In The Magic Kingdom: Walt Disney and the American Way of Life, Steven Watts explains that while some sequences like Pecos Bill "recaptured some of the old magic", the film as a whole, along with the other "halfhearted...pastiche[s] of short subjects", came across as "animated shorts surrounded with considerable filler and stuff into a concocted package". He adds that as a result they "never caught fire" due to their "varying wildly in quality", with moments of creativity being outweighed by the "insipid, mediocre, stale stretches of work".

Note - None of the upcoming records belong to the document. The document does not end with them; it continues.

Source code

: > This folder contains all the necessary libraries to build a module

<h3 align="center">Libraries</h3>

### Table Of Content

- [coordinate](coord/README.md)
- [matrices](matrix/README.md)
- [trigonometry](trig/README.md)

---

The authors of The Cartoon Music Book said Melody Time was "much better" than the other post-Fantasia Disney package films of the era, adding that it was "beautifully designed and scored", paving the way for the "'populuxe' style" of Disney's first renaissance (starting with Cinderella in 1950). They stated that Trees and Blame it on the Samba (which they described as a "psychedelic Latin American sequence") are "charming, if still obscure, entries in the Disney pop song catalog[ue].
The Andrews Sisters: A Biography and Career Record author H. Arlo Nimmo said: "in general, [the Andrew Sisters-sung] Melody Time holds up well, and the story of 'Little Toot' is as appealing to today as when it originally appeared fifty-some years ago". He described the singing as "unremarkable but narrat[ing] the...story cleverly". He adds Variety's quote: "'Little Toot,'...is colorful and engrossing. Andrew Sisters give it popular vocal interpretation", and said that although The New York Times preferred the film to Make Mine Music the magazine added, "The Andrew Sisters sing the story...not very excitingly". He also included Metronome's indifferent comment: "The Andrew Sisters sing a silly song about a tugboat". The article The Walt Disney Classics Collection Gets "Twitterpatted" For Spring deemed Little Toot one of Melody time's highlights.
In a review of the 2004 Disney film Home on the Range, the article Frisky 'Range' doesn't measure up: Disney delivers fun said that the "sendup of the Wild West...has some fitful comic vitality and charm - [but] it can't hold a candle to the 'Pecos Bill' segment of the studio's late-'40s anthology, 'Melody Time'".
A 1998 Chicago Tribute review of the film, in honor of its VHS release, described the film as a "sweet, old-fashioned delight and one of the few Disney animated films that pre-schoolers can watch alone without danger of being traumatized", but also added that the younger generation might be bored by it due to their being "attuned to the faster, hipper rhythms of the post-'Mermaid' era".
Review aggregator website Rotten Tomatoes reports that 88% of the critics gave the film a positive review based on 8 reviews.